A bad week for stationary bikes: A look inside the downfall of SoulCycle and Peloton after the former fitness giants slashed hundreds of jobs and closed stores on the same day
- Both Peloton and SoulCycle announced layoffs and store closures on Friday within hours of each other.
- The move comes as both companies struggle to overcome sales slumps and struggle to regain momentum.
- Experts told Insider the downsizing was inevitable, and “a reflection of hubris born from success.”
Peloton and SoulCycle, two of the biggest names in indoor cycling, both announced layoffs and closures within hours of each other Friday — the latest in a progressive decline for the once-beloved fitness brands as Americans shift exercise preferences.
While SoulCycle’s star had been dimming slowly in recent years thanks to the rise of luxury fitness competitors, Peloton’s fall from grace has been more dramatic. The company once hailed a “pandemic winner,” a powerhouse that could hardly keep up with overwhelming demand, is now struggling to manage its balance sheets.
Experts told Insider that the downsizing for both companies was ultimately inevitable as consumer preferences shifted, and that while stationary bicycles aren’t going anywhere, Peloton and SoulCycle will have to fight for their relevance.
‘Hubris born from success’
In a memo to staffers on Friday obtained by Insider, Peloton CEO Barry McCarthy said the company will slash an additional 800 jobs, close stores, and increase the prices of its stationary bicycle and treadmill products.
The announcement marked the third round of layoffs for the company this year. Peloton fired 2,800 people in February and axed its Taiwan-based employees in July, bringing the total to more than 4,150. The cuts are part of McCarthy’s turnaround strategy following consecutive quarters of sales slumps.
That same day, SoulCycle CEO Evelyn Webster told employees during an all-hands meeting the company will close 19 studios in “oversaturated markets,” a move she said will “lead to a number of our teammates losing their employment with SoulCycle.”
While Peloton in particular saw a meteoric rise during the height of the pandemic, the company has been plagued by a number of hurdles, including the resurgence of gyms and group fitness classes, and operational mismanagement that led to the resignation of CEO and co-founder John Foley earlier this year.

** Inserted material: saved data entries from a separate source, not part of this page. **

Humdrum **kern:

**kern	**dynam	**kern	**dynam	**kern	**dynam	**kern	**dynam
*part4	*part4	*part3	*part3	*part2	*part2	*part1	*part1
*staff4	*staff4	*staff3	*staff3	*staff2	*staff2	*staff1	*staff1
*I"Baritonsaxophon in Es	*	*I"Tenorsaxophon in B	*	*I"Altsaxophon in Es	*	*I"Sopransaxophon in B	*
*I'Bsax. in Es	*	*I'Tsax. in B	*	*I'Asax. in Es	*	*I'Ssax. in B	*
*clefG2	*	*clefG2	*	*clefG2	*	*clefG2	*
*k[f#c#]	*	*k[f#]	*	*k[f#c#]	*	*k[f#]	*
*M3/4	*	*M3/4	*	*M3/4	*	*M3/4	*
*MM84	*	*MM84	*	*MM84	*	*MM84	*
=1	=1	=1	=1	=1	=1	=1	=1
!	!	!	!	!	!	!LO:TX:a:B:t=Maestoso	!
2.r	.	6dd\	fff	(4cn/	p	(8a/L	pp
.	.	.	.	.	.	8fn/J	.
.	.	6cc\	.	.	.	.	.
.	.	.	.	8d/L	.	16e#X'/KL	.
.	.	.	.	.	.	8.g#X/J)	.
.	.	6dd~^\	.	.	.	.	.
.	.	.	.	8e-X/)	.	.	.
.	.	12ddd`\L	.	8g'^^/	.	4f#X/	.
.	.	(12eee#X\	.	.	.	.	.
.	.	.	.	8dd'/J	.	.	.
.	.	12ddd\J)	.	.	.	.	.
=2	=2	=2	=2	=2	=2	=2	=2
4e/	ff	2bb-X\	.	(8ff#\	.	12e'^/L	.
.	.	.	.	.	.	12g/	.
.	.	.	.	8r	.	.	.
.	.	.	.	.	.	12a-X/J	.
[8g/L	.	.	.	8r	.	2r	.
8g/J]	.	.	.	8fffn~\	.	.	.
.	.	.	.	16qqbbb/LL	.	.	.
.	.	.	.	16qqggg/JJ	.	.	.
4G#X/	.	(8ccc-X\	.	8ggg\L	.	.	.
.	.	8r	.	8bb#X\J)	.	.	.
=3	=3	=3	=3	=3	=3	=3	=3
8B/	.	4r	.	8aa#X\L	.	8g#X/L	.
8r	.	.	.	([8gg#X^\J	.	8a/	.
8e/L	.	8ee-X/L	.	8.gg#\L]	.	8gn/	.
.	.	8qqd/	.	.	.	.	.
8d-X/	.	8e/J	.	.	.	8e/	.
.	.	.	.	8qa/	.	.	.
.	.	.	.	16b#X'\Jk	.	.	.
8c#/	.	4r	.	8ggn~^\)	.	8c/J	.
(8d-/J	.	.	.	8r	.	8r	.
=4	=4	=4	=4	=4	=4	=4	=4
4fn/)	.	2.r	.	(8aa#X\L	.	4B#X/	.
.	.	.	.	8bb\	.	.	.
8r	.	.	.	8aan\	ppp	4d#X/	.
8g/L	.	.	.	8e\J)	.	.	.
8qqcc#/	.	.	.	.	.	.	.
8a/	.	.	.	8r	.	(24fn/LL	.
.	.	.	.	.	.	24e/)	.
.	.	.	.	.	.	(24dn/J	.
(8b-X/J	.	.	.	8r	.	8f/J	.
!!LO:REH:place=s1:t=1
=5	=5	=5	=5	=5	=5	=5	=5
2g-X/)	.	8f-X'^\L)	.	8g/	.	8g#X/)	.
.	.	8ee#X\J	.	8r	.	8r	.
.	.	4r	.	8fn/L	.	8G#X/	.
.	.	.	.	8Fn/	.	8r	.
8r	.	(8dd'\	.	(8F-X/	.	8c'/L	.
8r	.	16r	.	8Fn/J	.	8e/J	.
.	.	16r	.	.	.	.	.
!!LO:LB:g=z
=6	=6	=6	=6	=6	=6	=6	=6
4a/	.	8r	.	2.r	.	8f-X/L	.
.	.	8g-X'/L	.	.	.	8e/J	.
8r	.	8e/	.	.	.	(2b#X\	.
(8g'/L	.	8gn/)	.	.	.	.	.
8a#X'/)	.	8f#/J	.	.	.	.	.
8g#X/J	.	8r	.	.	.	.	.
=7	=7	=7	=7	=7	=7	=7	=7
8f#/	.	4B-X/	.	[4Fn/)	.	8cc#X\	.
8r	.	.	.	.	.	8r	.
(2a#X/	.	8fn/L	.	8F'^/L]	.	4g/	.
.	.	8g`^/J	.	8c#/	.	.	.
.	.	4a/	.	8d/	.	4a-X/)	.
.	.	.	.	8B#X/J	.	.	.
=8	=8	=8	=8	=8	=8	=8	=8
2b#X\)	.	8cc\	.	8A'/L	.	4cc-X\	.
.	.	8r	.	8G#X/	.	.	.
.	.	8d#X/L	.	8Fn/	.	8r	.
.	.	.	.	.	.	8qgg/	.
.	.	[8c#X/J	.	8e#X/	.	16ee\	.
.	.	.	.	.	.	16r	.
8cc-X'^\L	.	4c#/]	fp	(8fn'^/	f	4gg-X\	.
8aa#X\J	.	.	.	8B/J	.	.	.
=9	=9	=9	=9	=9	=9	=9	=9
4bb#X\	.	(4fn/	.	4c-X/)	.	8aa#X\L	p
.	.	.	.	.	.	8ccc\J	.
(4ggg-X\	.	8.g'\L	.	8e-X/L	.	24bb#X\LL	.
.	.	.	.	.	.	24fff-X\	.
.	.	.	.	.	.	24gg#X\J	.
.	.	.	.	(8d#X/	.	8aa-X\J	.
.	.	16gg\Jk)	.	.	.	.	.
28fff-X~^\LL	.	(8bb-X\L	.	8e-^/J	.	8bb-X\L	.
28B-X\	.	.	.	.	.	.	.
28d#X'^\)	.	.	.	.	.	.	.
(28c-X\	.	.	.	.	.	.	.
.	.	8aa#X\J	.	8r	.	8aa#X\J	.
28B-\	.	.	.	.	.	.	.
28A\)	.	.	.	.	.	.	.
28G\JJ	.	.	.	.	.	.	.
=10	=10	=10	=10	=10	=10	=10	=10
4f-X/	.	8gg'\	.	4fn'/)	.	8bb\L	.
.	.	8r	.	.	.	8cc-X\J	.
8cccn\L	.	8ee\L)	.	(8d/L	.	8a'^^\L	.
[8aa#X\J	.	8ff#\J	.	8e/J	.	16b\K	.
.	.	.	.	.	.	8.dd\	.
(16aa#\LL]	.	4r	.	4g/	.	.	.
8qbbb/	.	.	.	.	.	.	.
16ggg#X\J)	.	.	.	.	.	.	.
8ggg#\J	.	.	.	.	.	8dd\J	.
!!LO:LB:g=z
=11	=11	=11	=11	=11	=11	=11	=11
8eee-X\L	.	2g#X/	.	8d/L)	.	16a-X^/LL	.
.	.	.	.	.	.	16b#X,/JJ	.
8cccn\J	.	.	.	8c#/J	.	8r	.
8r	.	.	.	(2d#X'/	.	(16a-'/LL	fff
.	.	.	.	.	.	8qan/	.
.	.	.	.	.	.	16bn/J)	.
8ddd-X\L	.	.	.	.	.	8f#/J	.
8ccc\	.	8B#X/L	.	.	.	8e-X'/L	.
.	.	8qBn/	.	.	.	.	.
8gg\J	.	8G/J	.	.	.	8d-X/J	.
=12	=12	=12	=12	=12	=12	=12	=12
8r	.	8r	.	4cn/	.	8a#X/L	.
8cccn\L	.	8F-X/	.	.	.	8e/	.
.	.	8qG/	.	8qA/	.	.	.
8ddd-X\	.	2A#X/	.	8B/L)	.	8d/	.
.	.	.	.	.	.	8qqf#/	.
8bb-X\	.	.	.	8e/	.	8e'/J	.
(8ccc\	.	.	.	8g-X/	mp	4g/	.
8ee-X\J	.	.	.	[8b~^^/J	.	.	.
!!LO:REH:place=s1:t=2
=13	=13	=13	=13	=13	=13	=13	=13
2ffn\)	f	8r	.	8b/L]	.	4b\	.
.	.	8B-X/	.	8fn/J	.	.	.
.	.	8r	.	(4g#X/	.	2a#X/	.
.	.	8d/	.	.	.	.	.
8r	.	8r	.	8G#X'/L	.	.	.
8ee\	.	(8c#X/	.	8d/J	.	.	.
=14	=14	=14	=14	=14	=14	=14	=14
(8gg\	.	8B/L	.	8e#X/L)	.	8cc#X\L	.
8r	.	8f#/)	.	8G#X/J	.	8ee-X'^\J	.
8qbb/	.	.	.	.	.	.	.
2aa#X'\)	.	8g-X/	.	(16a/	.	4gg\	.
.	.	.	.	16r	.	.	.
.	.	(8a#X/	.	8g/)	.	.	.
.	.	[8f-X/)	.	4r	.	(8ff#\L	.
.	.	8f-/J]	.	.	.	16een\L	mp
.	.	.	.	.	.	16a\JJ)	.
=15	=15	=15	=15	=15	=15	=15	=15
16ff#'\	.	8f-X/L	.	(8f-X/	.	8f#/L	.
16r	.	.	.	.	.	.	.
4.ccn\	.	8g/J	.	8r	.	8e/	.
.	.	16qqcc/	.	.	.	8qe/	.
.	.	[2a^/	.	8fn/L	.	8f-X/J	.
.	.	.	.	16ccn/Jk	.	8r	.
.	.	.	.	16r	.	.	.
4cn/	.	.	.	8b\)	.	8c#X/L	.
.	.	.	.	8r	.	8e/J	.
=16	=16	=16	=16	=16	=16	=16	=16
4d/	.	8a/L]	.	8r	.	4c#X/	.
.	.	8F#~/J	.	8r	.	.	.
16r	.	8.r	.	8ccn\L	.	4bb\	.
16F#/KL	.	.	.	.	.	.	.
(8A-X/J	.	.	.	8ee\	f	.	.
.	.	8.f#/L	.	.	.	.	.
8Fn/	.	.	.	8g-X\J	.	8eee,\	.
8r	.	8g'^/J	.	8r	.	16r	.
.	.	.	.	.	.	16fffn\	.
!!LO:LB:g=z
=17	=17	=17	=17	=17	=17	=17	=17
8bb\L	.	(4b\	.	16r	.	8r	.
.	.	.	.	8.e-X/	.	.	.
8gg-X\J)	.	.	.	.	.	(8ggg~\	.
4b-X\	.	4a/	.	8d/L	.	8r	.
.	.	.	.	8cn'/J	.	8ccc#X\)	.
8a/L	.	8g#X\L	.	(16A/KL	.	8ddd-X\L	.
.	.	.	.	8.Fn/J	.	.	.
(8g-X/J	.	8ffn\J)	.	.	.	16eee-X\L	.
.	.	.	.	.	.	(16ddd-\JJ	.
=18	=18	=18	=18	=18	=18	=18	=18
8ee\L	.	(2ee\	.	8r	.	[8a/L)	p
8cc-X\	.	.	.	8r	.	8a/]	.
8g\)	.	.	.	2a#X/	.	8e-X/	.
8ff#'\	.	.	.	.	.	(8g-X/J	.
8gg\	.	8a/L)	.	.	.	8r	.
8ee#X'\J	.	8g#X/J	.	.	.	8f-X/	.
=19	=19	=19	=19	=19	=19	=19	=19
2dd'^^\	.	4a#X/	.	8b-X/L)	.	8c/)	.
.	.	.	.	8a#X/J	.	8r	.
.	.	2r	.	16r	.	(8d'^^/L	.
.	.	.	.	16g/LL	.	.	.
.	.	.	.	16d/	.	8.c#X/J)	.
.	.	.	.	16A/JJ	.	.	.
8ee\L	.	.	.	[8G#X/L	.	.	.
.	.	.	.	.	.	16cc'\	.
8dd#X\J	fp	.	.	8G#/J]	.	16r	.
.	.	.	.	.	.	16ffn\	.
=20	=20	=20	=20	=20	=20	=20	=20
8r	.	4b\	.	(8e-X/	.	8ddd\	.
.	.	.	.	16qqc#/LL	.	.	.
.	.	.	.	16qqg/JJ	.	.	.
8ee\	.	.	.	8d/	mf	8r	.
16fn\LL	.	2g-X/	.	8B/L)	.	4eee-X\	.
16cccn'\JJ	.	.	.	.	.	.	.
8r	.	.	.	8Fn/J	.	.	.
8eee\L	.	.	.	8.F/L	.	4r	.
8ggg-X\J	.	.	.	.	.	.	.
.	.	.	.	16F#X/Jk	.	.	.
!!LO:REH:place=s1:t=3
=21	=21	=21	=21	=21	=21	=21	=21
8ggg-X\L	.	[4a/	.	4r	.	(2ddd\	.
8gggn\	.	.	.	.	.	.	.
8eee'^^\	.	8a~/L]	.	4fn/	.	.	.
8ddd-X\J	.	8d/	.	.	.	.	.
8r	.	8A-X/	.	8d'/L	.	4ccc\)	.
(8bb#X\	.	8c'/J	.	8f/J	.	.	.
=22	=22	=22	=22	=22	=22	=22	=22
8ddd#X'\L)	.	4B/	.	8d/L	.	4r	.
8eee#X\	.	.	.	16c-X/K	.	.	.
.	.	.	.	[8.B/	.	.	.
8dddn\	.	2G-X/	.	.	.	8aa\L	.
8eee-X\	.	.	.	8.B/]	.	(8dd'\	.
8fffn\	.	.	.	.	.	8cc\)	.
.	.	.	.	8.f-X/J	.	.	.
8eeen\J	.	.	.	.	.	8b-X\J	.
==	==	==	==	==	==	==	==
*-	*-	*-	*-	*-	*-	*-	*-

According to Bryan O’Rourke, a fitness analyst at the International Health Racquet and Sportsclub Association, Peloton’s downsizing was “a reflection of hubris born from success.”
“Their original S1 filings reflected a huge market share forecast that was always unlikely, yet they built the business around anticipated continued hyper growth,” O’Rourke told Insider.
The future of indoor cycling
As a result, online marketplaces are flooded with discounted used Pelotons, as consumers look to recoup money spent on bikes now collecting cobwebs as they return to in-person fitness.
And yet even with the return of group classes, many, like SoulCycle, are having difficulty regaining momentum. While the company tried to prevent losses during the pandemic by hosting outdoor classes, renting out bikes, and launching a digital memberships, it’s struggled to find its footing after reopening studios.
In something of a Hail Mary, SoulCycle last month even took a shot at its top competitor with a promotion to swap preowned Peloton bikes for 47 classes valued at $1,400. A standard Peloton bike is $1,445 and a membership is $40 a month.
“Riding in a studio is an unrivaled experience, adding a much needed dose of intoxicating energy and an electric atmosphere into our workout routines, and we missed this during the pandemic,” Webster said in a statement.
But her cheery attitude toward the promotion contrasted starkly with her remarks Friday during the company’s somber meeting.
“The timing was appropriate to look at our studio footprint by market to understand whether we continue to believe that we had indeed oversaturated some markets, and the conclusion is that after much work and analysis, that perhaps we have,” Webster said, according to audio leaked to Insider.
O’Rourke said SoulCycle in particular was hurt by increased competition not just from Peloton, but also newer at-home fitness offerings.
“As for SoulCycle, while the company was adversely impacted by COVID, at the same time competition in studio cycling and other studio fitness offerings from F45, Xponential, and others has surged,” he said.
While both companies took a massive hit this week, O’Rourke said hope is not lost and future success will come down to leadership.
“Going forward, if management of Peloton and SoulCycle can make the necessary cost adjustments without destroying quality fitness experiences and teams of people who make those experiences great, their prospects remain good for the long term,” he said.
Likewise, Sucharita Kodali, principal analyst at business research and analysis firm Forrester, said that while stationary bikes will always be part of American fitness scene, the reductions at SoulCycle and Peloton show the “significant slowing down” of the trend.
“The good news is that they shouldn’t be getting any viable new competitors in the space,” Kodali told Insider. “As people go back to gyms, maybe the older equipment will be replaced with Pelotons.”